▶ [EXTRACTED TEXT]
=======
# fair car rental



## uberdriver1001 (Jul 10, 2019)

I got a car from fair and the USB port is only letting me drive 5 hours and then my battery is in the yellow.i tell fair about the car and ask them to swap the car out and they just tell me no


----------



## KK2929 (Feb 9, 2017)

uberdriver1001 said:


> I got a car from fair and the USB port is only letting me drive 5 hours and then my battery is in the yellow.i tell fair about the car and ask them to swap the car out and they just tell me no


-----------
Maybe that gauge is bad. Get an opinion from good mechanic when the gauge shows yellow and see if they agree..
If he confirms, return the car as soon as possible. Five hours of driving will not get the rental fee paid.


----------



## uberdriver1001 (Jul 10, 2019)

KK2929 said:


> -----------
> Maybe that gauge is bad. Get an opinion from good mechanic when the gauge shows yellow and see if they agree..
> If he confirms, return the car as soon as possible. Five hours of driving will not get the rental fee paid.


its the USB port

the USB port in the car is not giving me enough power to my phone and will not swap out the car at fair rental no good


----------



## TomTheAnt (Jan 1, 2019)

The car doesn't have a regular auxiliary power port, formerly known as cigarette lighter? Also, might want to post what make/model car you have, so maybe somebody who has the same vehicle could help you out.


----------



## raisedoncereal (Jun 5, 2019)

If you absolutely have to, install your own 12 volt outlet and plug in a USB adapter. If you're not willing to do that, go buy a power bank device, they're not terribly expensive.

Don't let something this small keep you from making money


----------



## dirtylee (Sep 2, 2015)
=======
▶ [DATA LISTING]
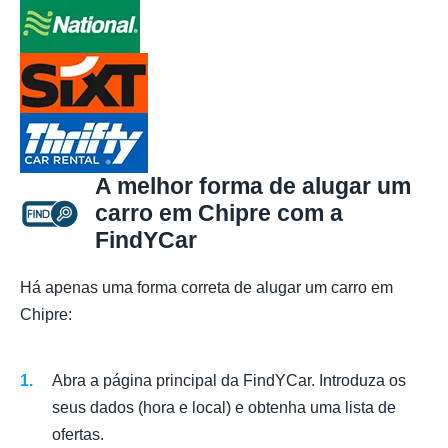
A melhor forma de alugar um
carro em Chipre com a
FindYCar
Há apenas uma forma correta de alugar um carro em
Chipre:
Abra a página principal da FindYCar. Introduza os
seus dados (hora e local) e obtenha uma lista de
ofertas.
=======
▶ [PROMPT] Copy out the forum thread about the rental car's USB port word for word, from its title line to the last post header.

▶ [ANSWER BOX]
# fair car rental



## uberdriver1001 (Jul 10, 2019)

I got a car from fair and the USB port is only letting me drive 5 hours and then my battery is in the yellow.i tell fair about the car and ask them to swap the car out and they just tell me no


----------



## KK2929 (Feb 9, 2017)

uberdriver1001 said:


> I got a car from fair and the USB port is only letting me drive 5 hours and then my battery is in the yellow.i tell fair about the car and ask them to swap the car out and they just tell me no


-----------
Maybe that gauge is bad. Get an opinion from good mechanic when the gauge shows yellow and see if they agree..
If he confirms, return the car as soon as possible. Five hours of driving will not get the rental fee paid.


----------



## uberdriver1001 (Jul 10, 2019)

KK2929 said:


> -----------
> Maybe that gauge is bad. Get an opinion from good mechanic when the gauge shows yellow and see if they agree..
> If he confirms, return the car as soon as possible. Five hours of driving will not get the rental fee paid.


its the USB port

the USB port in the car is not giving me enough power to my phone and will not swap out the car at fair rental no good


----------



## TomTheAnt (Jan 1, 2019)

The car doesn't have a regular auxiliary power port, formerly known as cigarette lighter? Also, might want to post what make/model car you have, so maybe somebody who has the same vehicle could help you out.


----------



## raisedoncereal (Jun 5, 2019)

If you absolutely have to, install your own 12 volt outlet and plug in a USB adapter. If you're not willing to do that, go buy a power bank device, they're not terribly expensive.

Don't let something this small keep you from making money


----------



## dirtylee (Sep 2, 2015)